= Bohumil Šťastný =

Czech photojournalist

Bohumil Šťastný (15 June 1905, in Prague – 15 June 1991, in Prague) was a Czech photojournalist, a founder of Czech photojournalism. He concentrated mainly on photographic essays, but he created also still-lifes, portraits, photographs of architecture and advertising photographs. Since the 1930s he was one of the pioneers of the technique of the color photography. He used also some elements of the avant-garde methods in his works.

==Biography==

Šťastný studied at the Střední průmyslová škola grafická in Prague, and after he finished his studies, he worked at the Barrandov Studios. Since 1926 he worked as a photographer for the journal Pestrý týden. In the editorial team of Pestrý týden he collaborated with Milena Jesenská, Adolf Hoffmeister, Bohumil Markalous and others. Šťastný simultaneously documented Prague culture life, exhibitions etc. Since 1928 he devoted himself to medical photography.

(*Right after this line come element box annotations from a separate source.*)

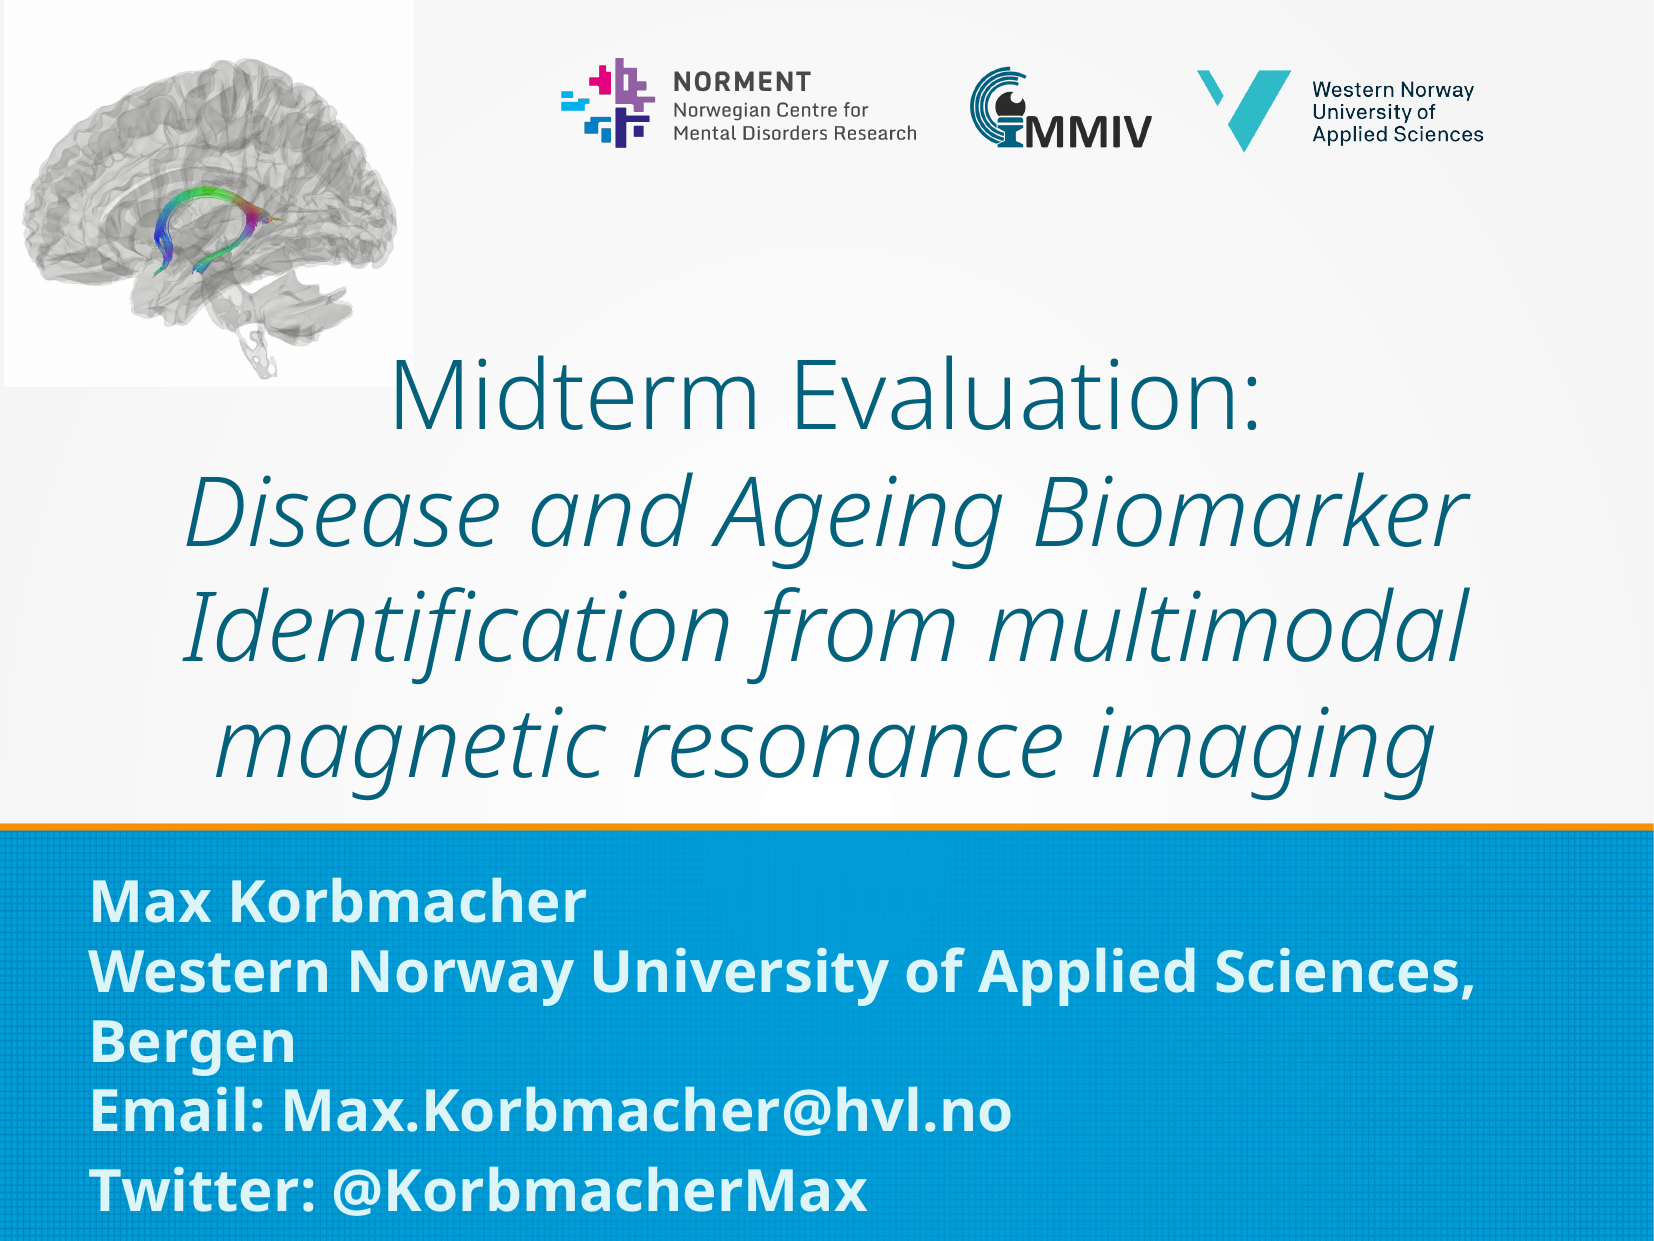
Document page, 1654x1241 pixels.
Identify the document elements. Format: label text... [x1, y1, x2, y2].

picture [0, 0, 1654, 830]
title Midterm Evaluation: Disease and Ageing Biomarker Identification from multimodal magnetic resonance imaging [59, 324, 1594, 798]
subtitle Max Korbmacher Western Norway University of Applied Sciences, Bergen Email: Max.Korbmacher@hvl.no Twitter: @KorbmacherMax [88, 863, 1594, 1241]
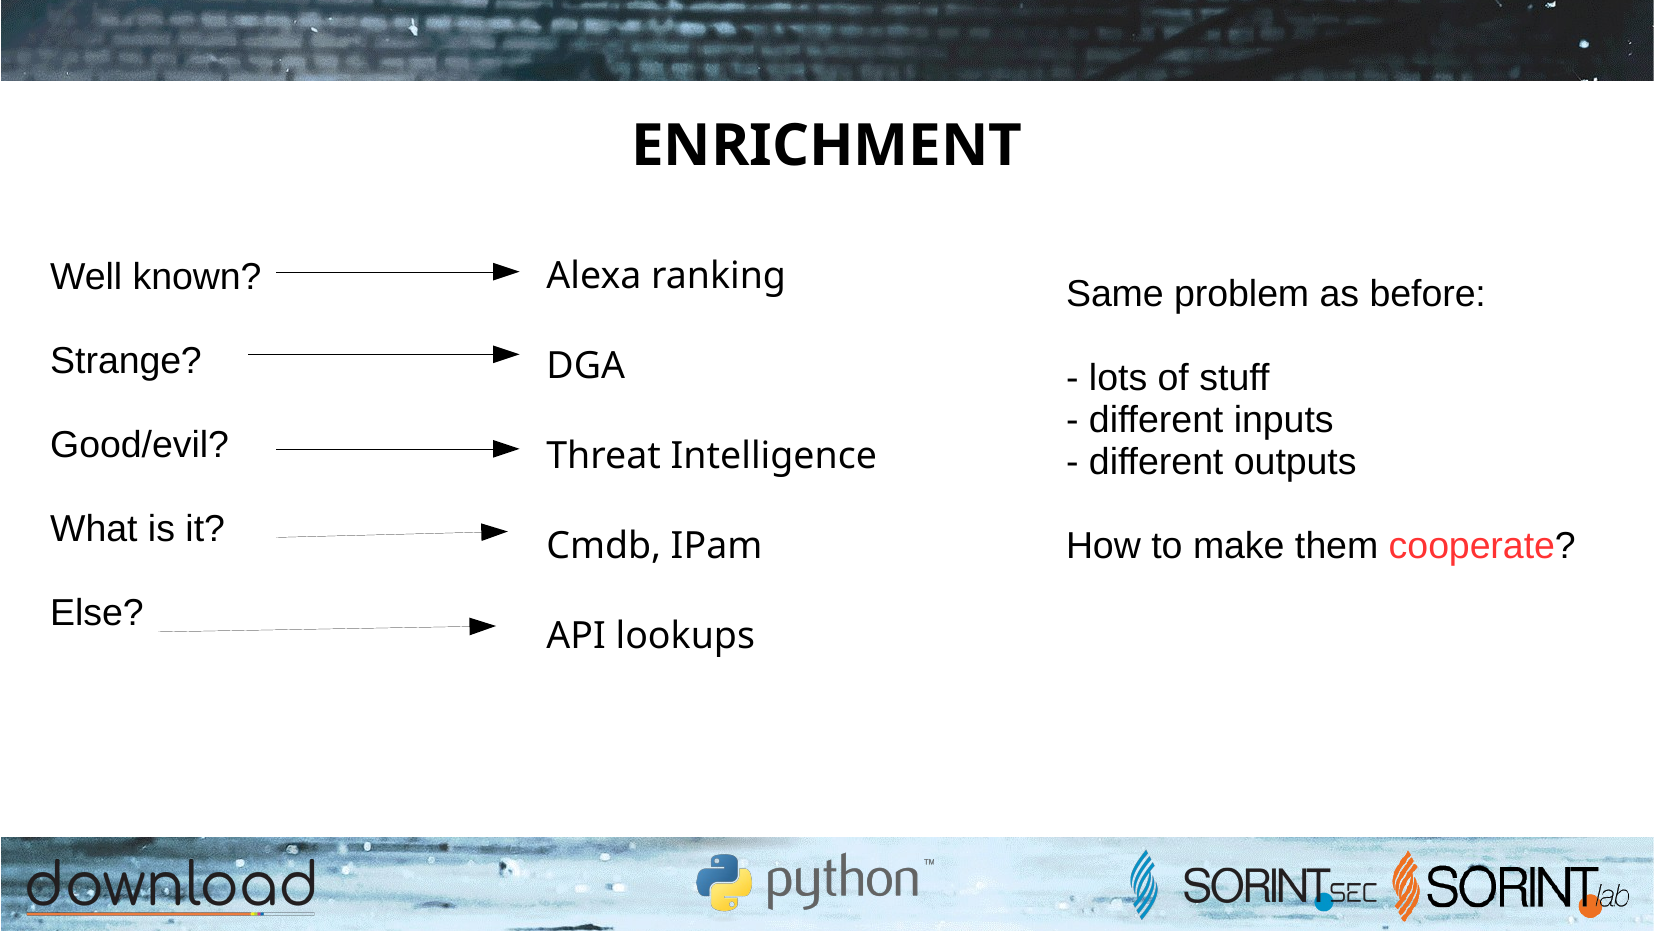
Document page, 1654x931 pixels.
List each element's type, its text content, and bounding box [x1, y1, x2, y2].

During the World War II Šťastný photographed locations of German weapons V-1 and helped to inform Czechoslovak exile government in London. He also helped with documentation of the Prague uprising, his photographs of that event were published in 1946 in the book The New Vision by László Moholy-Nagy. Pestrý týden quit all activities in May 1945.

Bohumil Šťastný was a member of the Czech Photographic Society and from 1932 to 1948 he was a chairman of that institution. He died in Prague on 15 July 1991.